**Exercises to complete:**
**A)** In the access-control passage, which set has the highest priority?
**B)** Print the access-control passage, starting with "The relationship between" and going on through "allowed or denied).".
[start Source passage]
The relationship between a principal (user, role or group) and the members of a dimension/group are classified into three groups:
A principal can have its own allowed/denied set and inherit the allowed/denied sets from its parent roles or groups. The parent allowed/denied sets will be calculated first and it is a recursive process.
The following are the detailed working logic:
Here is the priority order:
Denied Set > Allowed Set > Inherited Denied Set > Inherited Allowed Set > Unspecified (no matter whether it is allowed or denied).
[end Source passage]
[start Dataset extract]
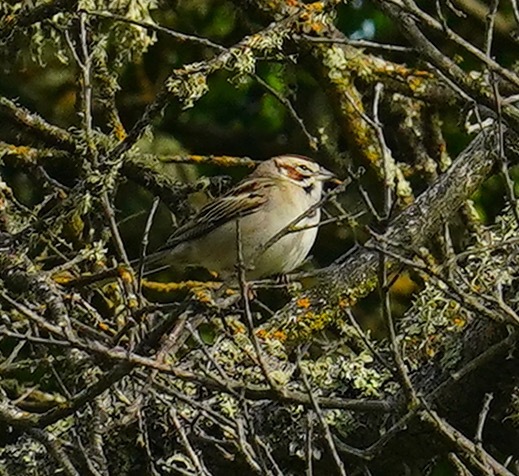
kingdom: Animalia
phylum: Chordata
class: Aves
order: Passeriformes
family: Passerellidae
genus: Chondestes
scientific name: Chondestes grammacus
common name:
[end Dataset extract]
**Solutions to each task:**
**A)** The Denied Set.

**B)**
The relationship between a principal (user, role or group) and the members of a dimension/group are classified into three groups:
A principal can have its own allowed/denied set and inherit the allowed/denied sets from its parent roles or groups. The parent allowed/denied sets will be calculated first and it is a recursive process.
The following are the detailed working logic:
Here is the priority order:
Denied Set > Allowed Set > Inherited Denied Set > Inherited Allowed Set > Unspecified (no matter whether it is allowed or denied).